Buried deep by Cache Owner now-we-are-nine, a lake hide holds out watery hands.

The highway to Mohican hurtles north, where the richness of game roasting over Delaware fires once lingered. As the Erie tribes of this area were scattered and wiped out by Iroquois sweeping down from New York, the Delaware migrated in along the Clear Fork, paying rental tribute to the Six Tribes.

Crossing our path, the Clear Fork River mirrors shadowy, willow bark canoes, slipping across 300 years.

As post-War-of-1812 treaties kicked in, the Delawares moved northwest, in the headwinds of a settler hurricane. Johnny Appleseed came with them, if you happen to find an unexpected apple tree in the woods.

Now 70 years old, Mohican State Park shepherds acres and acres of maple, oak, tulip, hemlock, beech, ash, sycamore, willow, buckeye, hawthorn, and dogwood trees, as they scatter from the ridges, down the slopes, and through the bottomland, quietly doing what trees do.

With a balance as finely tuned as a hummingbird, forest rangers manage human and forest interactions, offering freedom, beauty, refuge, and play, with nothing to plug in except wildness, opportunity, and adventure. Did we just define geocaching?

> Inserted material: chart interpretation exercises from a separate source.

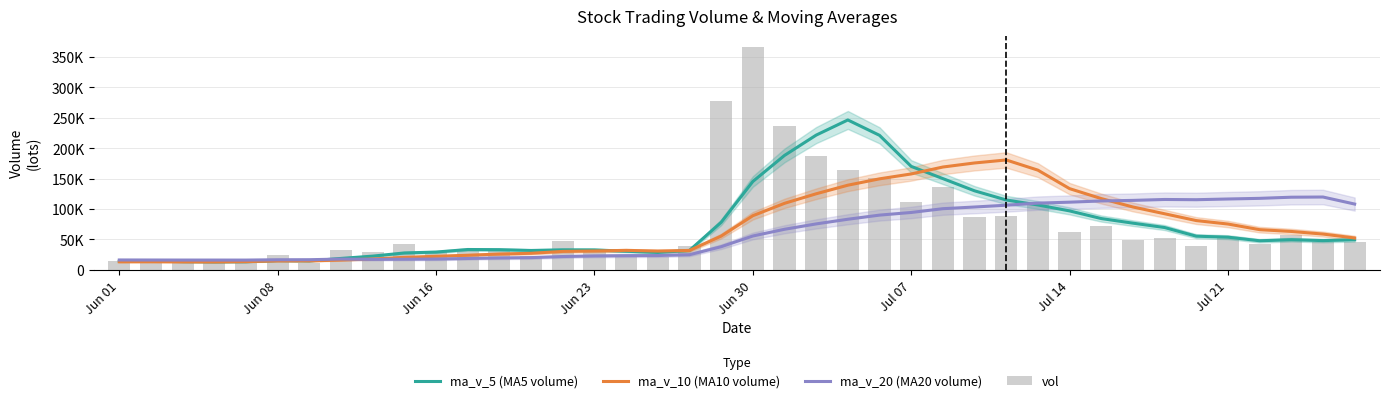

Count the number of categories in the chart.

40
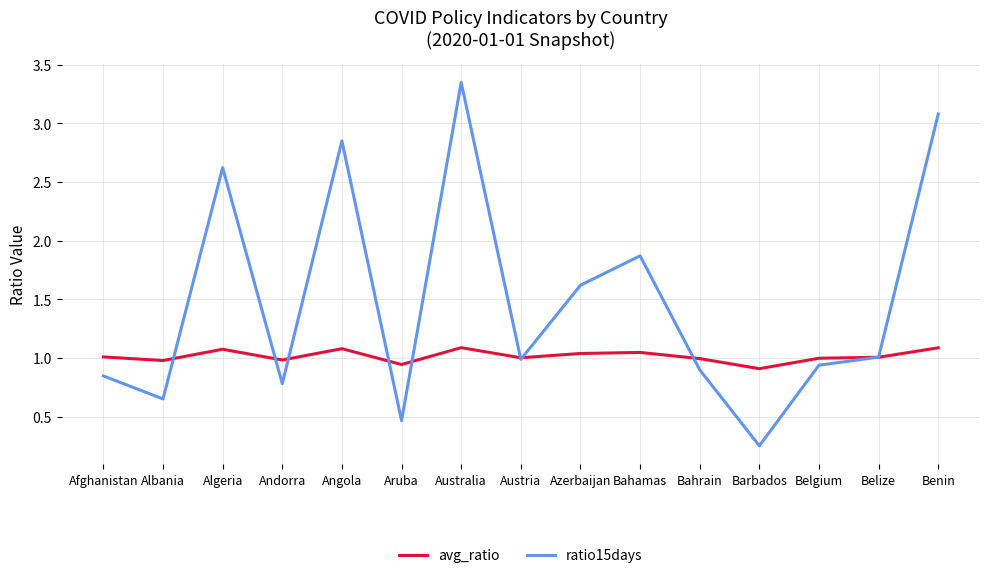

What position from the right is Belize?

2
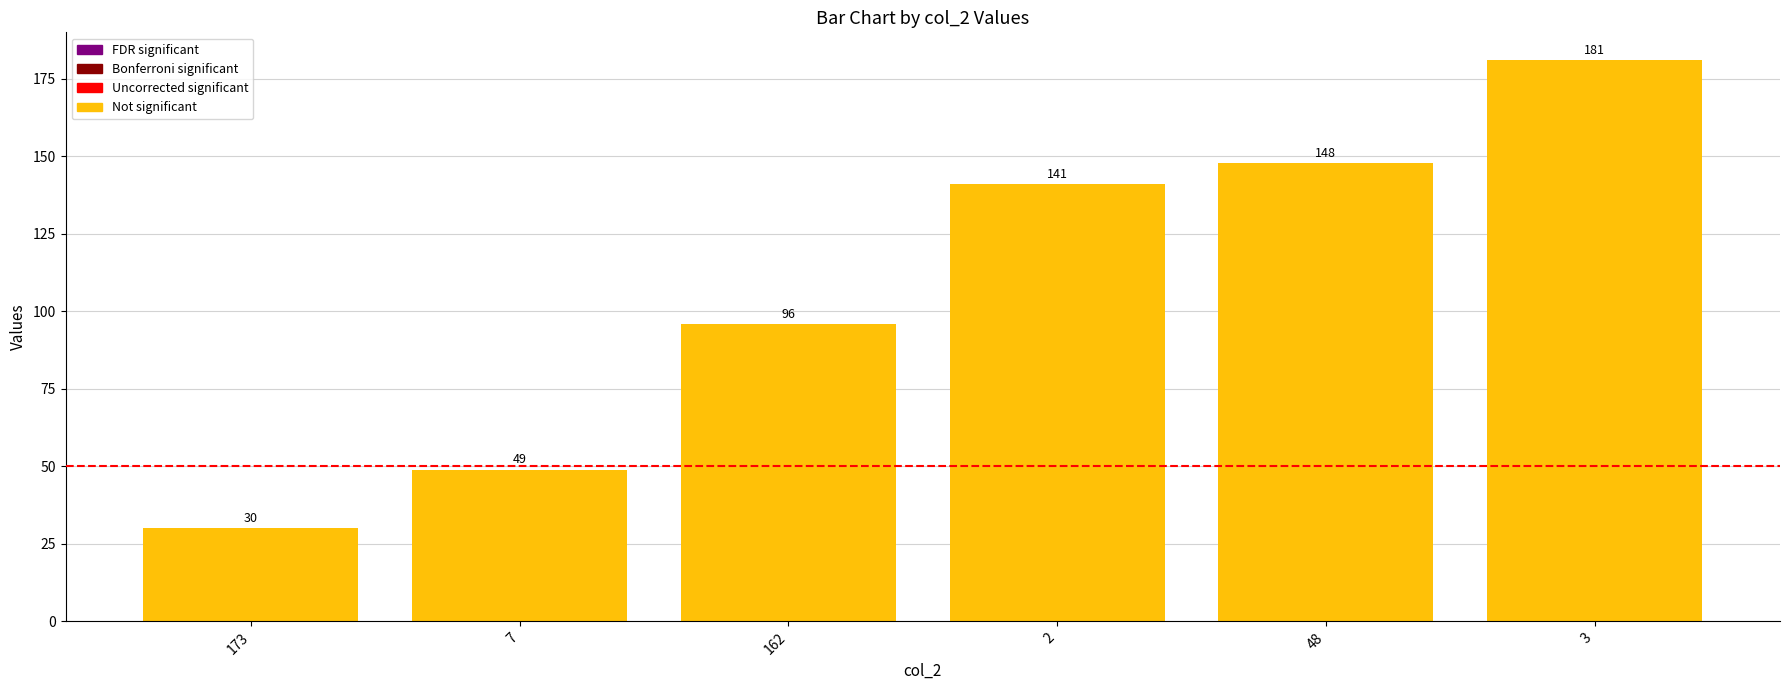

The chart shows a value of 85 at 48. True or false?

False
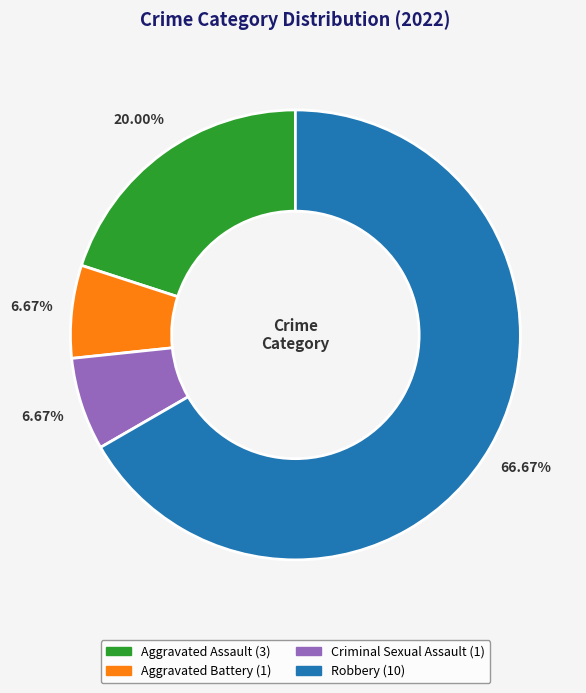

Is Robbery the majority of the pie?

Yes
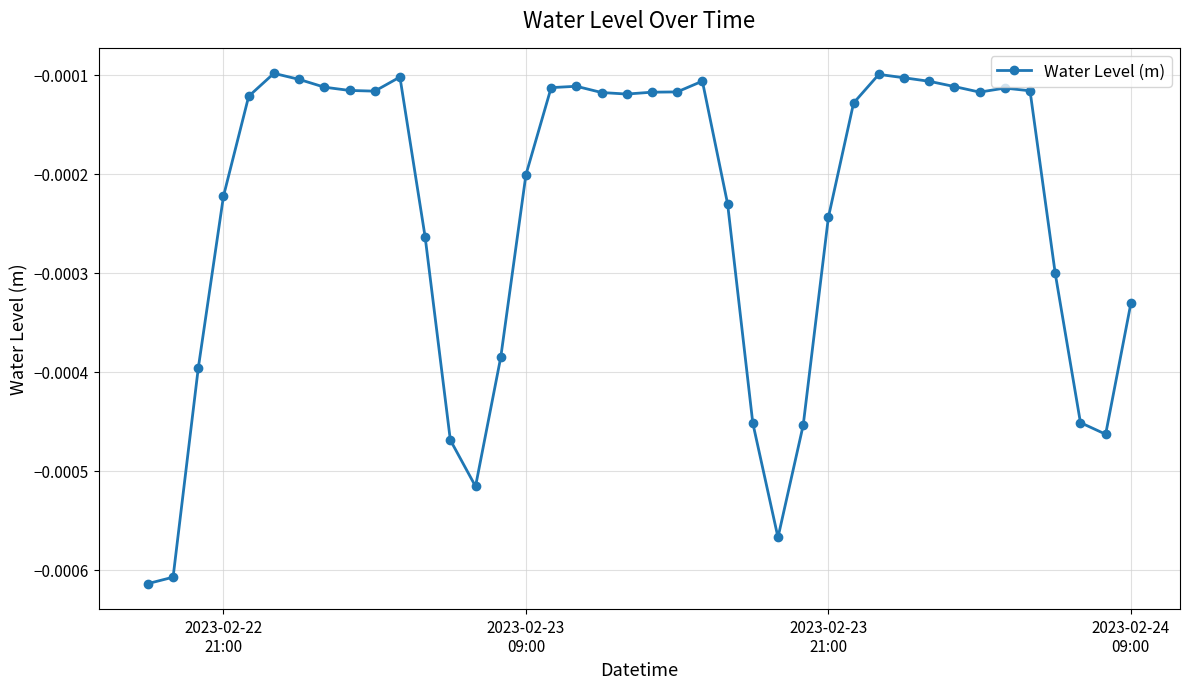

True or false: there are more than 1 points higher than both neighbors.

True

Past finders sign the log with affectionate stories of anniversaries, birthdays, weddings, reunions, and friend-meets at the Lodge. If someone wants to correlate geocaching with happy people, that’s okay with us.

Our hunt launches, as coordinates compel. Slowly sinking sun sends wordless warning.

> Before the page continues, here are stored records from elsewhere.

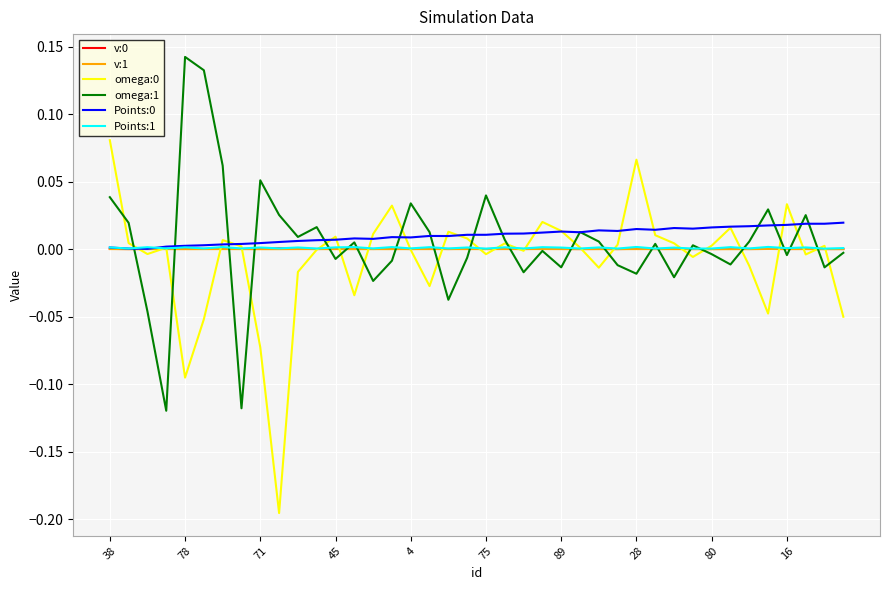

How many interior local valleys does the omega:0 series have?

11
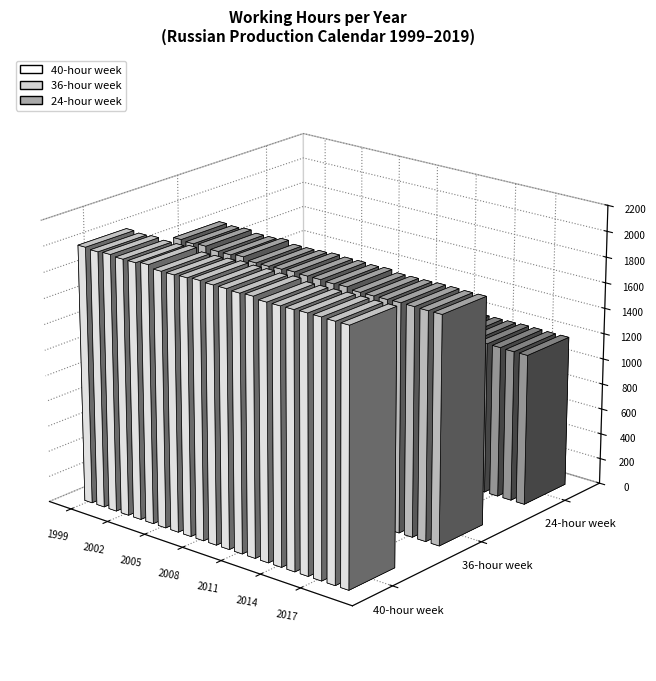

Between 2007 and 2014, which series saw the biggest shift?

40-hour week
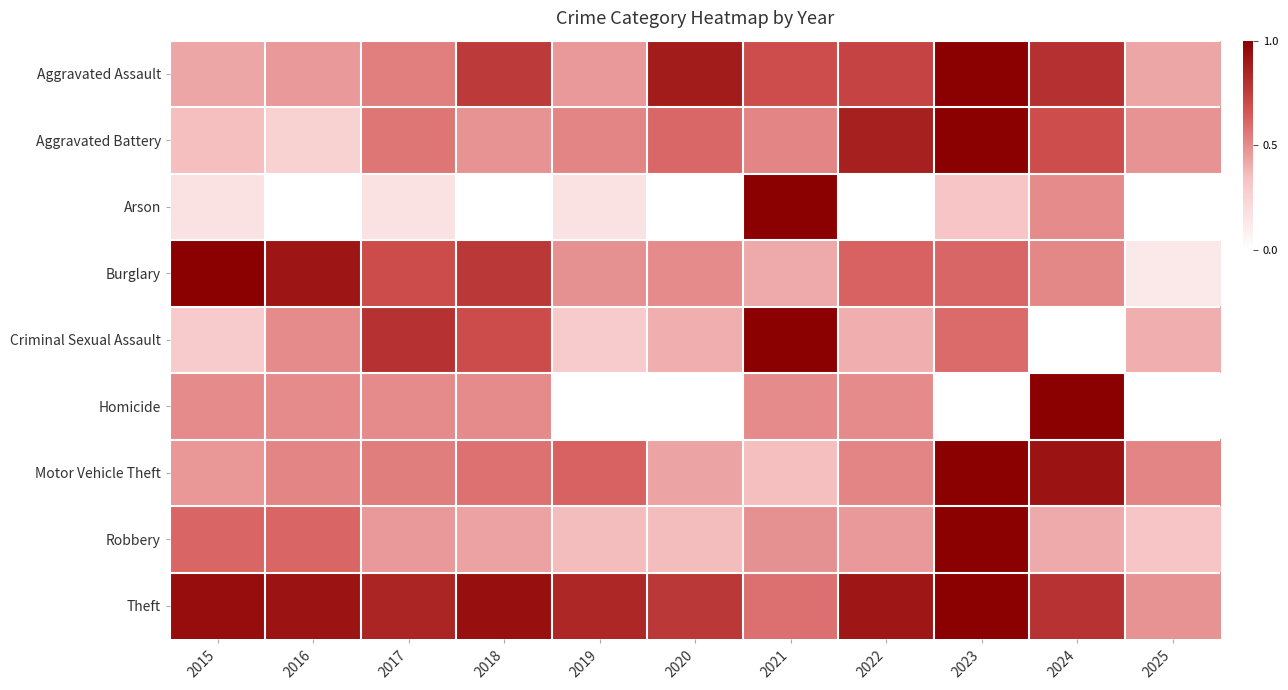

Between 2025 and 2015, which is larger?

2025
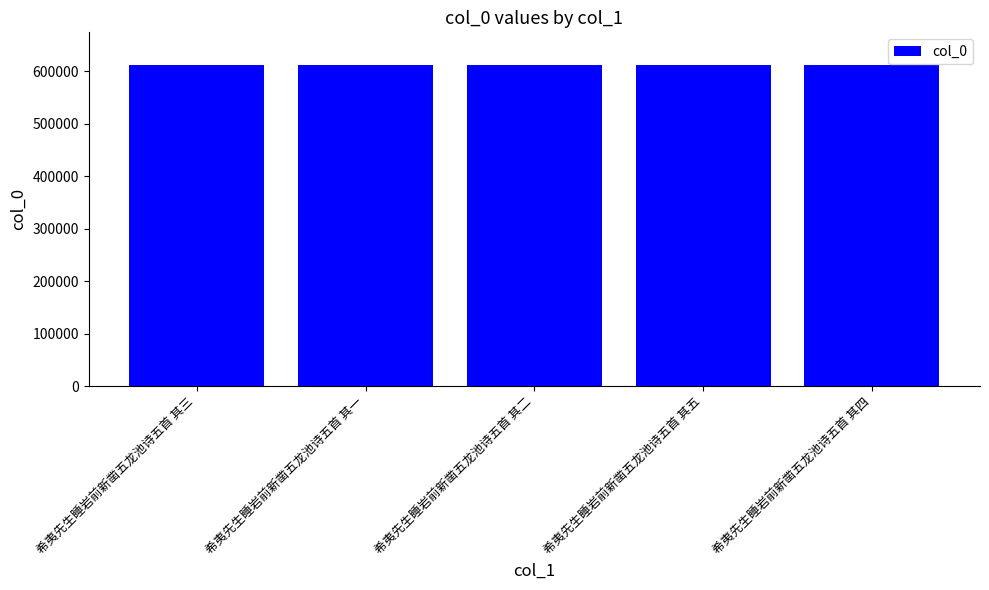

What is the label of the 5th bar from the left?

希夷先生睡岩前新凿五龙池诗五首 其四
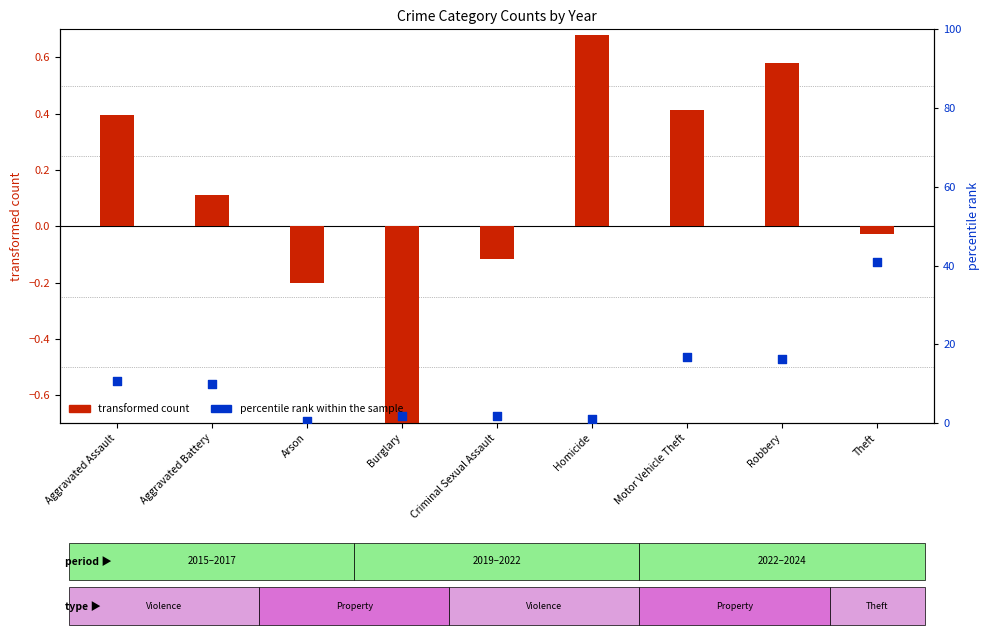

What are all the series names shown in the legend?

transformed count, percentile rank within the sample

Small creatures leave grafitti, or, 4,000 years earlier, hieroglyphics. Blue shelf fungi astonishes with dancing swirl of design. Crystal lake adds to the symphony.

There’s something odd about finding a roaster kettle cover in the woods under a log. Something satisfyingly odd.

We leave a trackable in return, that most sacred trust of Cache Nation. As the travel bug leaves each cache, visits with the finder for awhile, hitches a ride, and finds a new cache to call home, perfect strangers connect, play, laugh, and retell the story.